**Article**
**********

Great post - my world is now the teensiest bit less alarming!

Nuthatch

Thanks, glad to be of service!

John

I was startled the first time I saw a bunch of these rise from the ground. Once I realized they are not a threat (to me, anyway), I realized that they are beautiful insects.

bug_girl

Actually, I found the sting to be pretty painful. Of course, there is also the possibility that I'm a complete wimp...

Nuthatch

I will admit I was unwilling to take one for the team and let myself get stung. Did it require some provocation?

doulicia@umich.edu

I had a cicada killer pointed out to me once (carrying a cicada!) and can vouch for the fact of its size being unsettling.

Thanks for the post, though. I knew no more than the usual food-for-larvae story.

Dale Hoyt

You might be amused by two experiences I had with cicada killers when I was a kid.

One summer was especially wet and humid and the aphid honeydew accumulated on the leaves of a tree in the front yard and fermented. The local wasps and bees swarmed over the leaves and became inebriated from consuming the alcohol, falling to the ground and stumbling around, unable to fly. I was able to pick up a drunk cicada killer by the wings and held it briefly until my nerve failed me and I threw it as far as I could.

**********

**Data shown**
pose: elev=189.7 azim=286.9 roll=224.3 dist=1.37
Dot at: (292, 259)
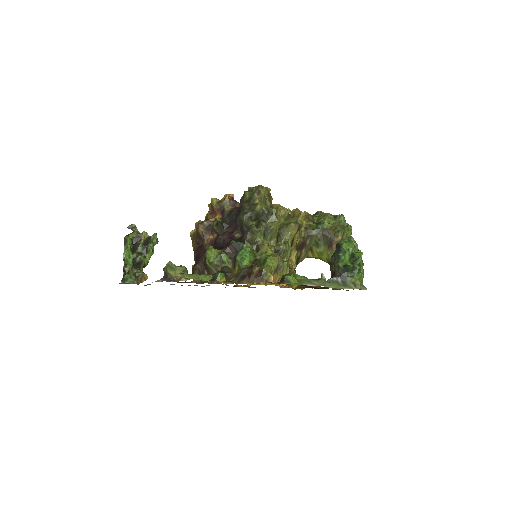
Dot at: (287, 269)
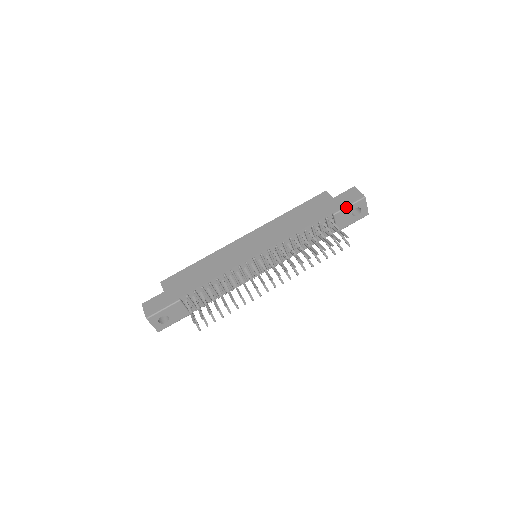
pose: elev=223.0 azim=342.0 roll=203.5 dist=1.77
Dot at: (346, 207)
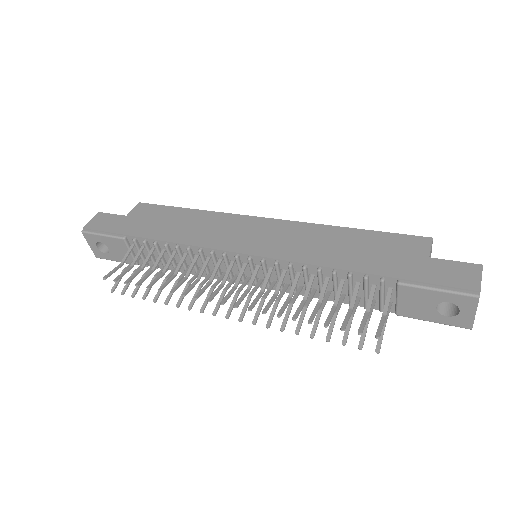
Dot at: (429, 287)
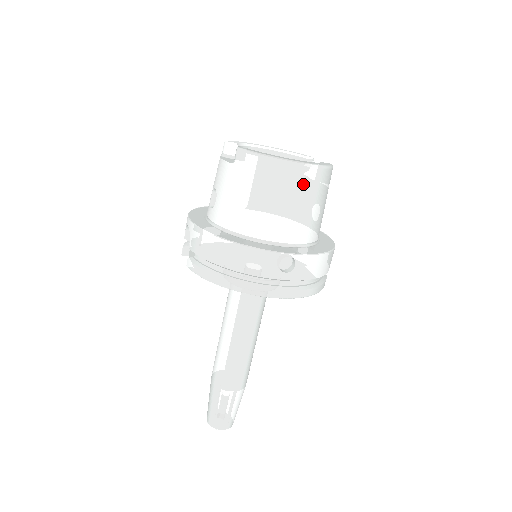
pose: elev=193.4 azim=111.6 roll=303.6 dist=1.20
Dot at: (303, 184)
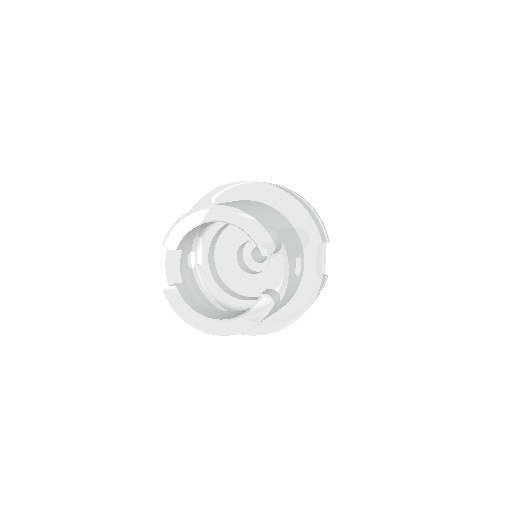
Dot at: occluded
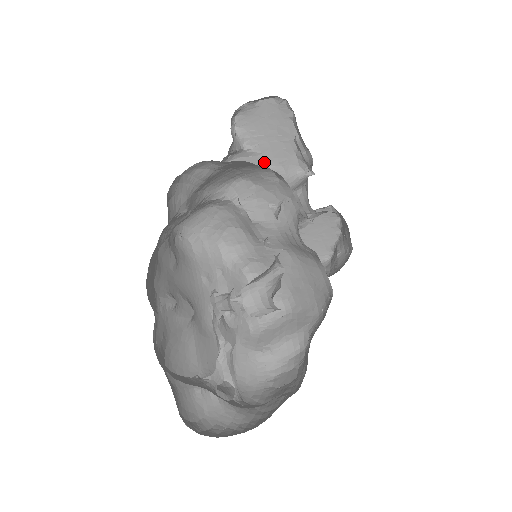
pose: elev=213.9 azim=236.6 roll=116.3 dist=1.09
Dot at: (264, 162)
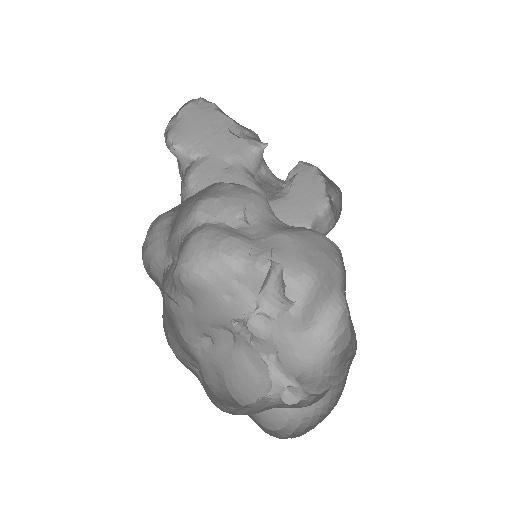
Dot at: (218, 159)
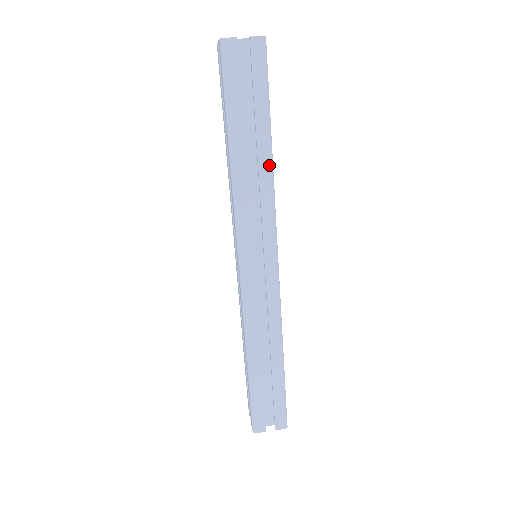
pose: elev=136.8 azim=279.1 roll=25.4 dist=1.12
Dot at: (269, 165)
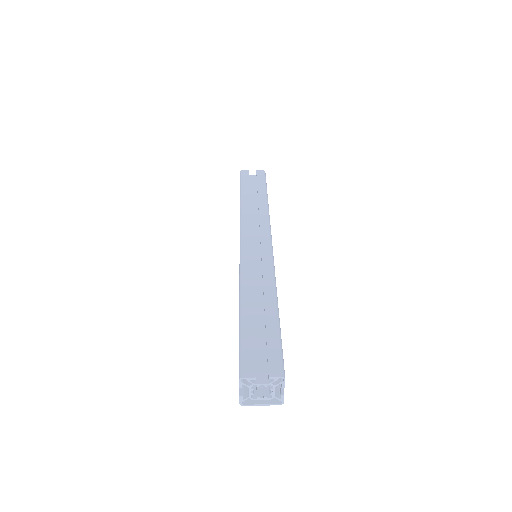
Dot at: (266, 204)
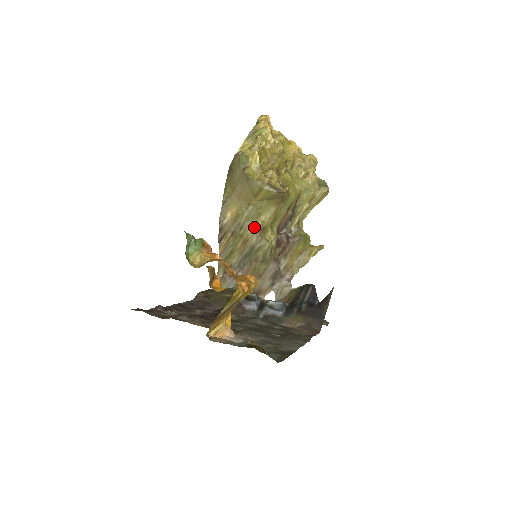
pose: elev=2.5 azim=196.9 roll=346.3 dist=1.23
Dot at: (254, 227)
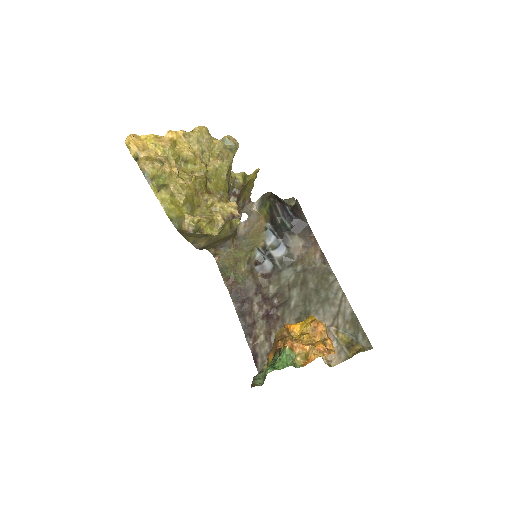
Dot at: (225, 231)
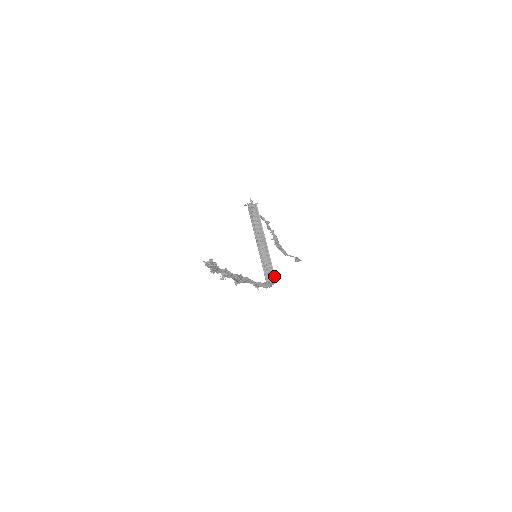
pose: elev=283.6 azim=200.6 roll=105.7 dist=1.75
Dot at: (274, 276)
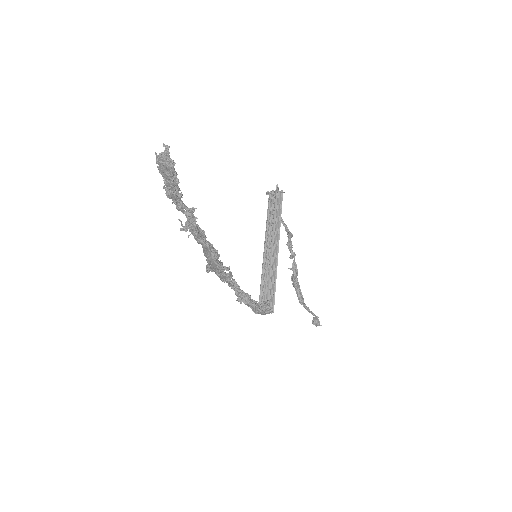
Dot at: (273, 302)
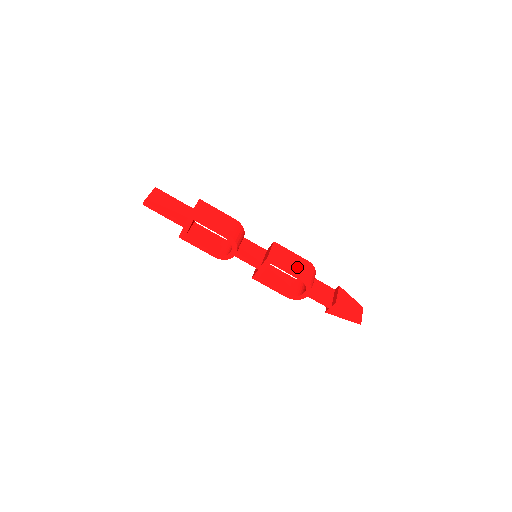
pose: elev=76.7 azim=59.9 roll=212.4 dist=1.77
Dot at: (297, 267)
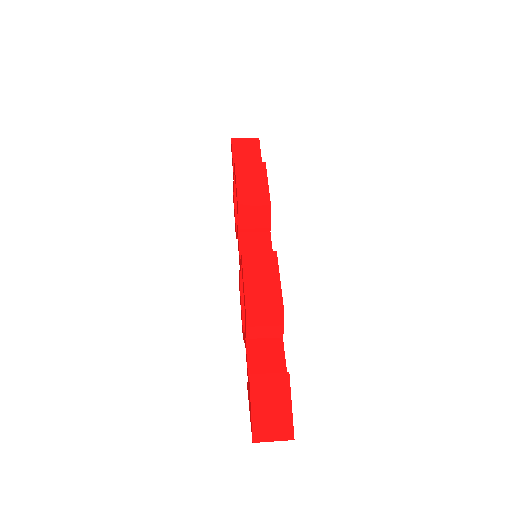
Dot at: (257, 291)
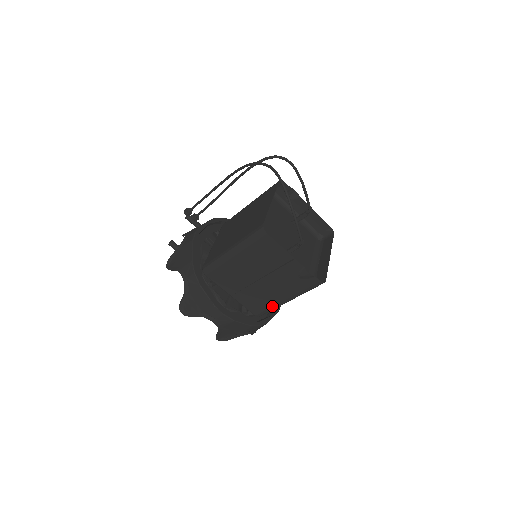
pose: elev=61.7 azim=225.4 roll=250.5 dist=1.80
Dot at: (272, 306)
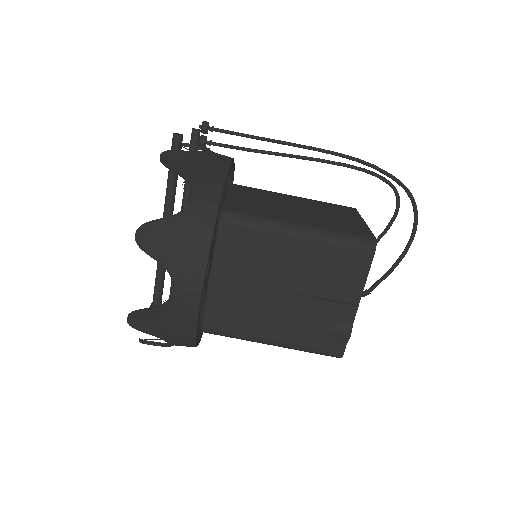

**********

**Exercise tasks**
a) In the cicada killer comments, what made the local wasps and bees drunk?
b) Please reproduce the part of the cicada killer comments starting with "One summer was" and going on through "as I could.".
The rows have no connection to the cicada killer comments.

**Per-task answers**
a) They consumed aphid honeydew that had accumulated on the leaves of a front-yard tree and fermented.

b)
One summer was especially wet and humid and the aphid honeydew accumulated on the leaves of a tree in the front yard and fermented. The local wasps and bees swarmed over the leaves and became inebriated from consuming the alcohol, falling to the ground and stumbling around, unable to fly. I was able to pick up a drunk cicada killer by the wings and held it briefly until my nerve failed me and I threw it as far as I could.